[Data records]
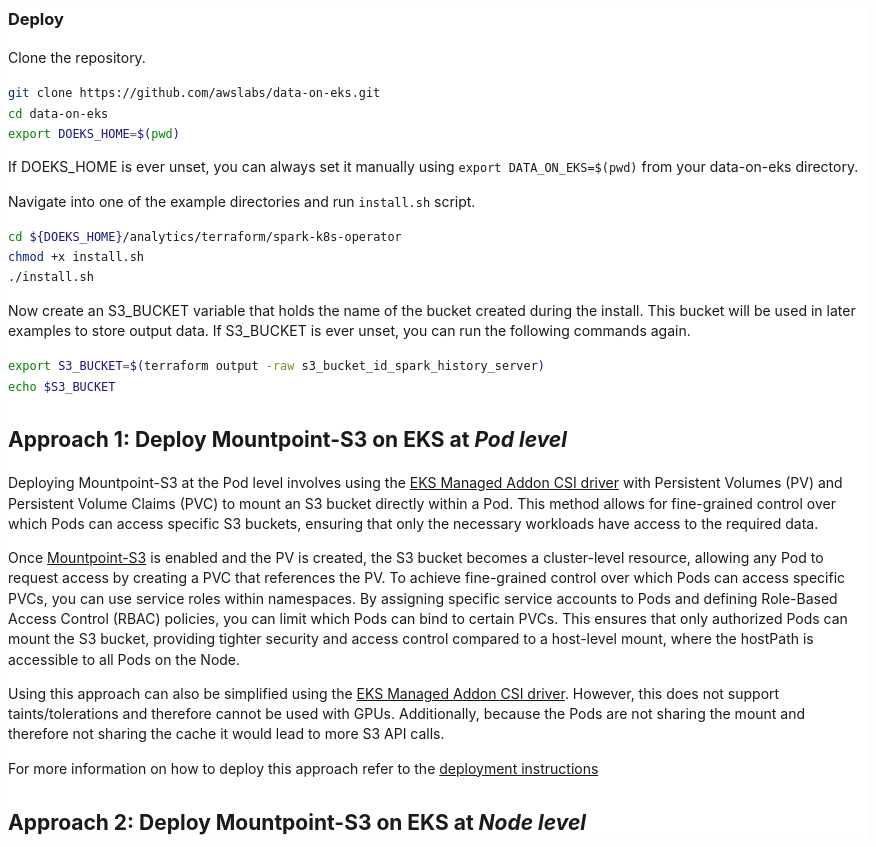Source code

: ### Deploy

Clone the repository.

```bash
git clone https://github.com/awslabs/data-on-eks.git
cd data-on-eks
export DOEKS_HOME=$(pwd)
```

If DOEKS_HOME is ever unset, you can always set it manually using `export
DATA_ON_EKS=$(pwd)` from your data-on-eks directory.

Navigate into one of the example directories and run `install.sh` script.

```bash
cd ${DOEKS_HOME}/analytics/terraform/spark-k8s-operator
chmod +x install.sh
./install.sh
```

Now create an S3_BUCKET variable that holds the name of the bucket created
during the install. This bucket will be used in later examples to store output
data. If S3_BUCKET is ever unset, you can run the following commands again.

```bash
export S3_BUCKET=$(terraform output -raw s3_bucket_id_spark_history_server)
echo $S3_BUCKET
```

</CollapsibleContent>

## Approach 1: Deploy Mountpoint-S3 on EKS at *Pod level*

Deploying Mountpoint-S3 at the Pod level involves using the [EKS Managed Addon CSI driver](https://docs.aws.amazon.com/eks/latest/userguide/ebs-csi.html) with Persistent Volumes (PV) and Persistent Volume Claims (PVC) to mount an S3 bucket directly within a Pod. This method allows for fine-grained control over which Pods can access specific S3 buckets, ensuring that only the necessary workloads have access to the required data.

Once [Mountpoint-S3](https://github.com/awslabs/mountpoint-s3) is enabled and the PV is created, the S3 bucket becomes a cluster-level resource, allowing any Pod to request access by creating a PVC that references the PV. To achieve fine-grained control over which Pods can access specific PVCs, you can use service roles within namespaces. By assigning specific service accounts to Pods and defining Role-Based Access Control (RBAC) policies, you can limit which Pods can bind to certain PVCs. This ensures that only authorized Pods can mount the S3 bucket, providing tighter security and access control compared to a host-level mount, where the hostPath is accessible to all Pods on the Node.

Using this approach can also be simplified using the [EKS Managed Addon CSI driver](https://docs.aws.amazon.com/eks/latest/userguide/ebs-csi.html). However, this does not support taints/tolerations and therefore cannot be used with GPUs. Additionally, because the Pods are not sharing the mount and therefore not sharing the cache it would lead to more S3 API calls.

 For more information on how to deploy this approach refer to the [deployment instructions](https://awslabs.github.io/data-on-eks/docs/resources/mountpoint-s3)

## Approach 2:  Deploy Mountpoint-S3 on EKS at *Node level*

...

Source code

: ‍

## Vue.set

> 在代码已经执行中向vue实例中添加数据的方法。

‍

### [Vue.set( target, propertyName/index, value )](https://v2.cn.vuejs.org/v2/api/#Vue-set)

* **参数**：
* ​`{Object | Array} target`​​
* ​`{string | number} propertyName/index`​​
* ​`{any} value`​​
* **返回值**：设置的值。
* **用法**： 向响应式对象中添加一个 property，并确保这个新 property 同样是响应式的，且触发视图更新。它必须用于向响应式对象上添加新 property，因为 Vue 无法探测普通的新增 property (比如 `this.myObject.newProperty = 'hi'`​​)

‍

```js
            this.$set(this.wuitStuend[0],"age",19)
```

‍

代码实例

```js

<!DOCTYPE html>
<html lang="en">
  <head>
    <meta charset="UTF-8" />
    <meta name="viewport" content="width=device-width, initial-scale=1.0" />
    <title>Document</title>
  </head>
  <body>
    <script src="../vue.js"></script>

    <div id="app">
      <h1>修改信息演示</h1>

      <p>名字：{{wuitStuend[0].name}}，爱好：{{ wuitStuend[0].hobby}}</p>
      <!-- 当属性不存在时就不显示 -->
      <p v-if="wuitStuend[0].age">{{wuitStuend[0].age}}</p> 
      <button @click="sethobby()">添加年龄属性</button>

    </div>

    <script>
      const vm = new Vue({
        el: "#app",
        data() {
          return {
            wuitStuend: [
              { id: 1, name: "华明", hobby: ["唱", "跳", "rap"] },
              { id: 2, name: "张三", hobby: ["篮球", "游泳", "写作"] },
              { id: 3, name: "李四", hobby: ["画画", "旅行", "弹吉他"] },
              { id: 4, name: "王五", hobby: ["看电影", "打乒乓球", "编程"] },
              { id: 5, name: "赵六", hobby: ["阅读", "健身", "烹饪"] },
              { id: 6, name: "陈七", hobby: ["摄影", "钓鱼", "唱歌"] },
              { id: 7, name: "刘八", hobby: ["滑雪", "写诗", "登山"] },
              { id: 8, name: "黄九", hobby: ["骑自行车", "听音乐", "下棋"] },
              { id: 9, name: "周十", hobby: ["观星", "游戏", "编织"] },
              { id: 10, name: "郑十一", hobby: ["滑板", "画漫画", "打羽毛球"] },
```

--

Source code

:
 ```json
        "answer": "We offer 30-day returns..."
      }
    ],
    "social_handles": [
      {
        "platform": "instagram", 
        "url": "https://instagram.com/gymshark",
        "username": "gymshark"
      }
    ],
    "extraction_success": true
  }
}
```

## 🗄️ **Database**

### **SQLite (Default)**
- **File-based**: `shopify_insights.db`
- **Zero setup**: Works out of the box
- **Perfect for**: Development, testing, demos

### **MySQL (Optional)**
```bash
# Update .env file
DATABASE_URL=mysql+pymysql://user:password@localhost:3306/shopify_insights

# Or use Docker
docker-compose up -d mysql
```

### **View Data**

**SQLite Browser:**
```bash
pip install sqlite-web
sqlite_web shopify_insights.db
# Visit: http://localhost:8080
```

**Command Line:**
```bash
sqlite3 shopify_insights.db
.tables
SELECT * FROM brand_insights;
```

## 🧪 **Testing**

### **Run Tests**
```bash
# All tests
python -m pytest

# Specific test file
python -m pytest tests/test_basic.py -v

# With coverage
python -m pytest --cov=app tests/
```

[HOW TO COMPLETE THIS TASK]
Copy all lines above where "terraform" is present.

[THE ANSWER]
cd ${DOEKS_HOME}/analytics/terraform/spark-k8s-operator
export S3_BUCKET=$(terraform output -raw s3_bucket_id_spark_history_server)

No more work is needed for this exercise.